**JOB ITEM**
Show all lines of the listing that contain the word "della".

**DATA SUPPLIED**
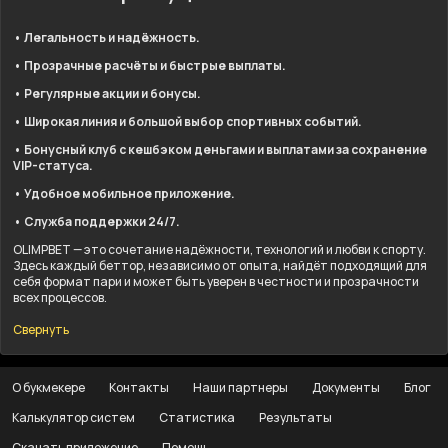
• Легальность и надёжность.
• Прозрачные расчёты и быстрые выплаты.
• Регулярные акции и бонусы.
• Широкая линия и большой выбор спортивных событий.
• Бонусный клуб с кешбэком деньгами и выплатами за сохранение
VIP-статуса.
• Удобное мобильное приложение.
• Служба поддержки 24/7.
OLIMPBET — это сочетание надёжности, технологий и любви к спорту.
Здесь каждый беттор, независимо от опыта, найдёт подходящий для
себя формат пари и может быть уверен в честности и прозрачности
всех процессов.
Свернуть
О букмекере
Контакты
Наши партнеры
Документы
Блог
Калькулятор систем
Статистика
Результаты
Скачать приложение
Помощь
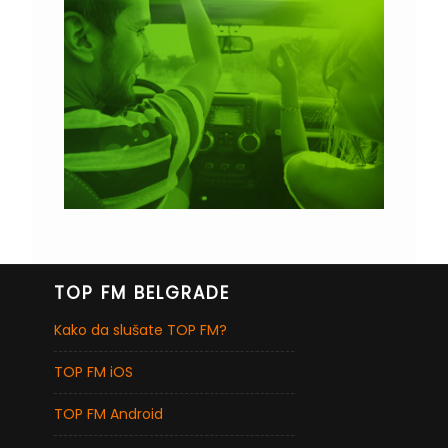
TOP FM BELGRADE
Kako da slušate TOP FM?
TOP FM iOS
TOP FM Android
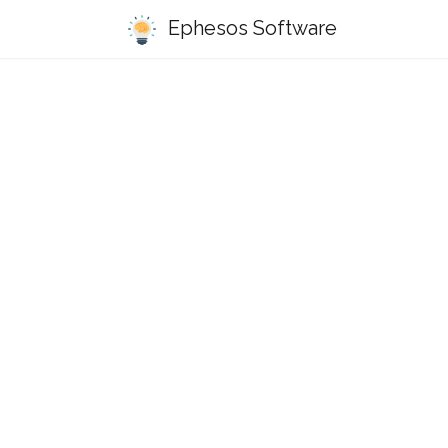
Ephesos Software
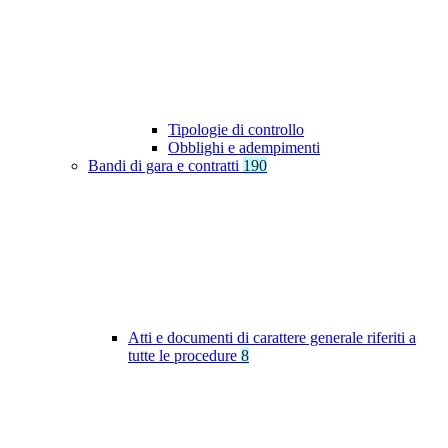
Tipologie di controllo
Obblighi e adempimenti
Bandi di gara e contratti
190
Atti e documenti di carattere generale riferiti a
tutte le procedure
8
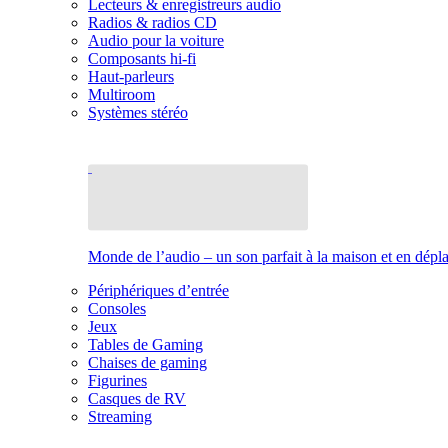
Lecteurs & enregistreurs audio
Radios & radios CD
Audio pour la voiture
Composants hi-fi
Haut-parleurs
Multiroom
Systèmes stéréo
Monde de l’audio – un son parfait à la maison et en dép
Périphériques d’entrée
Consoles
Jeux
Tables de Gaming
Chaises de gaming
Figurines
Casques de RV
Streaming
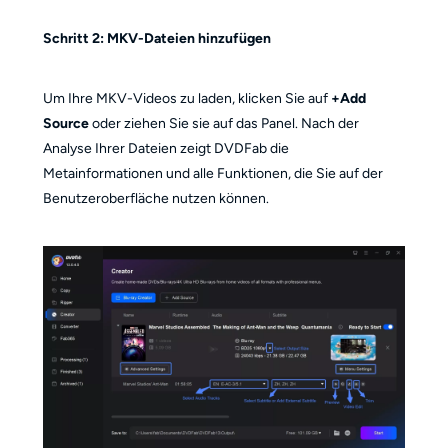
Schritt 2: MKV-Dateien hinzufügen
Um Ihre MKV-Videos zu laden, klicken Sie auf
+Add
Source
oder ziehen Sie sie auf das Panel. Nach der
Analyse Ihrer Dateien zeigt DVDFab die
Metainformationen und alle Funktionen, die Sie auf der
Benutzeroberfläche nutzen können.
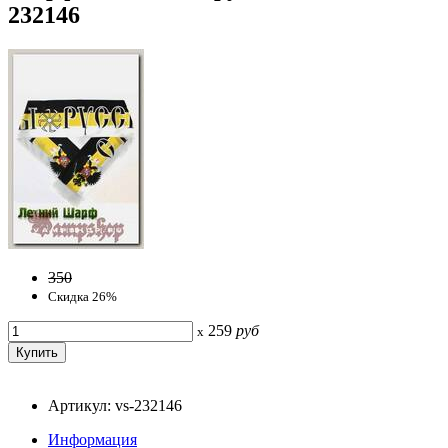
232146
350
Скидка 26%
259
руб
x
Артикул: vs-232146
Информация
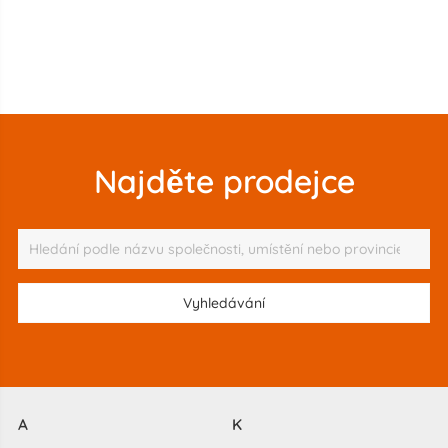
Najděte prodejce
A
K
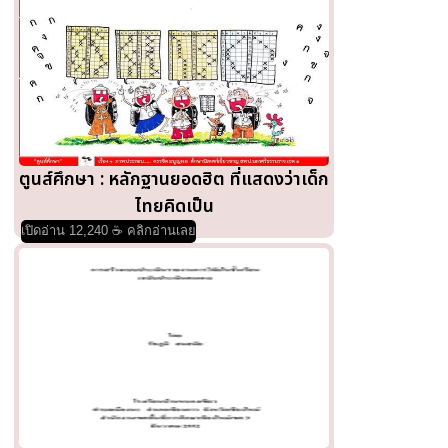
ตูนส์ศึกษา : หลักฐานยอดฮิต ที่แสดงว่าเด็ก
ไทยคิดเป็น
เปิดอ่าน 12,240 ☕ คลิกอ่านเลย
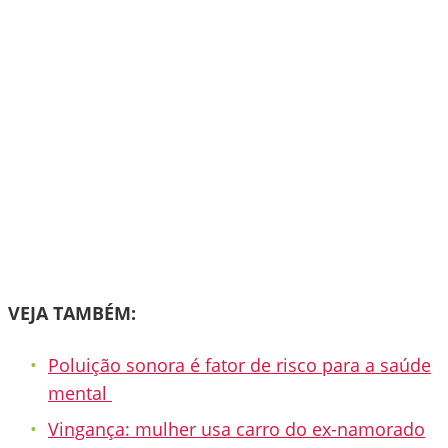
VEJA TAMBÉM:
Poluição sonora é fator de risco para a saúde
mental
Vingança: mulher usa carro do ex-namorado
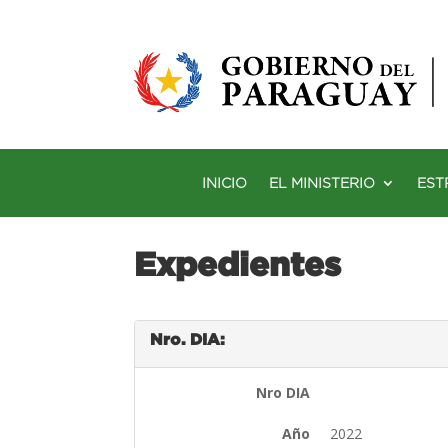
INICIO
EL MINISTERIO
EST
Expedientes
Nro. DIA:
Nro DIA
Año
2022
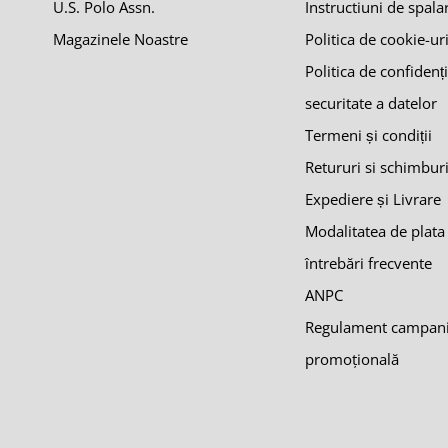
U.S. Polo Assn.
Instructiuni de spala
Magazinele Noastre
Politica de cookie-ur
Politica de confidenți
securitate a datelor
Termeni și condiții
Retururi si schimbur
Expediere și Livrare
Modalitatea de plata
întrebări frecvente
ANPC
Regulament campan
promoţională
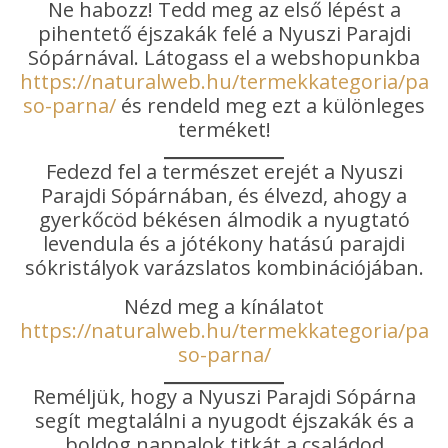
Ne habozz! Tedd meg az első lépést a
pihentető éjszakák felé a Nyuszi Parajdi
Sópárnával. Látogass el a webshopunkba
https://naturalweb.hu/termekkategoria/para
so-parna/
és rendeld meg ezt a különleges
terméket!
Fedezd fel a természet erejét a Nyuszi
Parajdi Sópárnában, és élvezd, ahogy a
gyerkőcöd békésen álmodik a nyugtató
levendula és a jótékony hatású parajdi
sókristályok varázslatos kombinációjában.
Nézd meg a kínálatot
https://naturalweb.hu/termekkategoria/para
so-parna/
Reméljük, hogy a Nyuszi Parajdi Sópárna
segít megtalálni a nyugodt éjszakák és a
boldog nappalok titkát a családod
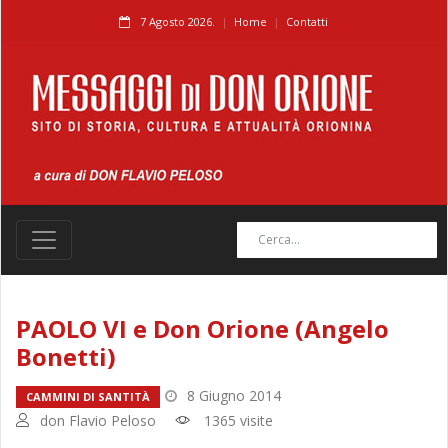
7 Agosto 2026.
Home
Contatti
PAOLO VI e Don Orione (Angelo
Bonetti)
8 Giugno 2014
CAMMINI DI SANTITÀ
don Flavio Peloso
1365 visite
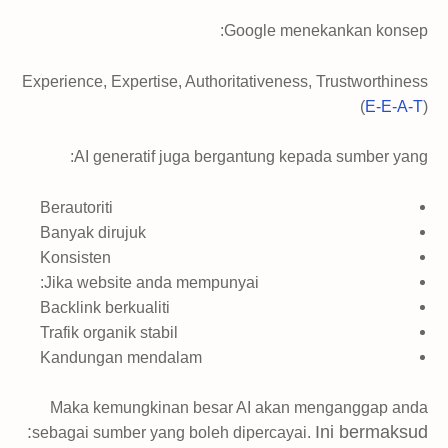
Google menekankan konsep:
Experience, Expertise, Authoritativeness, Trustworthiness
(
E-E-A-T
)
AI generatif juga bergantung kepada sumber yang:
Berautoriti
Banyak dirujuk
Konsisten
Jika website anda mempunyai:
Backlink berkualiti
Trafik organik stabil
Kandungan mendalam
Maka kemungkinan besar AI akan menganggap anda
Ini bermaksud:
sebagai sumber yang boleh dipercayai.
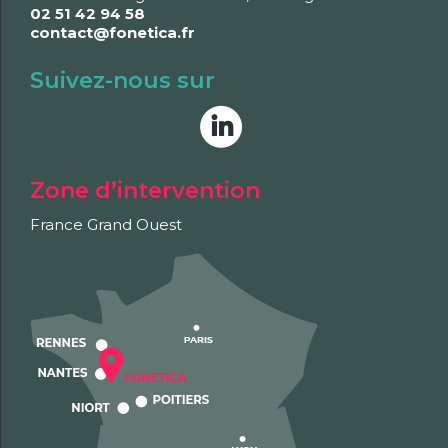
02 51 42 94 58
contact@fonetica.fr
Suivez-nous sur
Zone d’intervention
France Grand Ouest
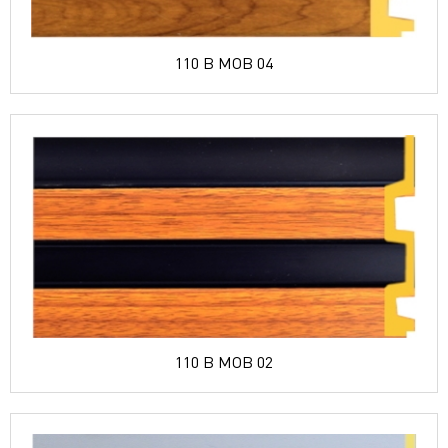
110 B MOB 04
110 B MOB 02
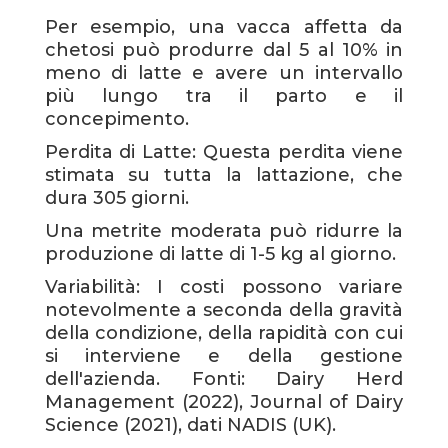
Per esempio, una vacca affetta da
chetosi può produrre dal 5 al 10% in
meno di latte e avere un intervallo
più lungo tra il parto e il
concepimento.
Perdita di Latte: Questa perdita viene
stimata su tutta la lattazione, che
dura 305 giorni.
Una metrite moderata può ridurre la
produzione di latte di 1-5 kg al giorno.
Variabilità: I costi possono variare
notevolmente a seconda della gravità
della condizione, della rapidità con cui
si interviene e della gestione
dell'azienda.
Fonti: Dairy Herd
Management (2022), Journal of Dairy
Science (2021), dati NADIS (UK).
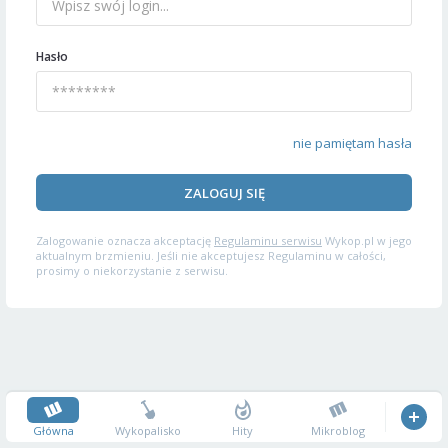
Hasło
nie pamiętam hasła
ZALOGUJ SIĘ
Zalogowanie oznacza akceptację
Regulaminu serwisu
Wykop.pl w jego
aktualnym brzmieniu. Jeśli nie akceptujesz Regulaminu w całości,
prosimy o niekorzystanie z serwisu.
Główna
Wykopalisko
Hity
Mikroblog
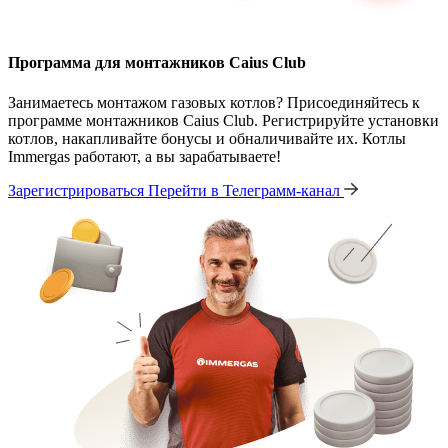
Программа для монтажников Caius Club
Занимаетесь монтажом газовых котлов? Присоединяйтесь к
программе монтажников Caius Club. Регистрируйте установки
котлов, накапливайте бонусы и обналичивайте их. Котлы
Immergas работают, а вы зарабатываете!
Зарегистрироваться
Перейти в Телеграмм-канал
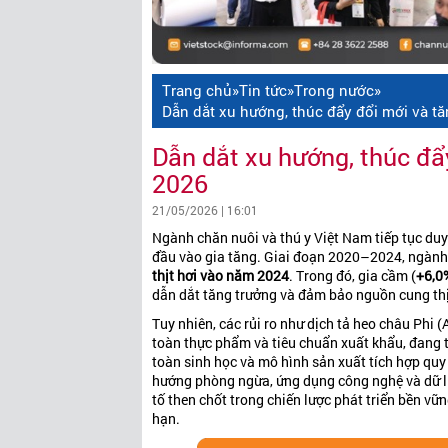
Trang chủ
»
Tin tức
»
Trong nước
»
Dẫn dắt xu hướng, thúc đẩy đổi mới và tă
Dẫn dắt xu hướng, thúc đẩy
2026
21/05/2026 | 16:01
Ngành chăn nuôi và thú y Việt Nam tiếp tục duy t
đầu vào gia tăng. Giai đoạn 2020–2024, ngành
thịt hơi vào năm 2024
. Trong đó, gia cầm (
+6,0
dẫn dắt tăng trưởng và đảm bảo nguồn cung th
Tuy nhiên, các rủi ro như dịch tả heo châu Phi 
toàn thực phẩm và tiêu chuẩn xuất khẩu, đang 
toàn sinh học và mô hình sản xuất tích hợp quy
hướng phòng ngừa, ứng dụng công nghệ và dữ li
tố then chốt trong chiến lược phát triển bền v
hạn.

**COMPLETED TASK**
notevolmente a seconda della gravità
della condizione, della rapidità con cui
si interviene e della gestione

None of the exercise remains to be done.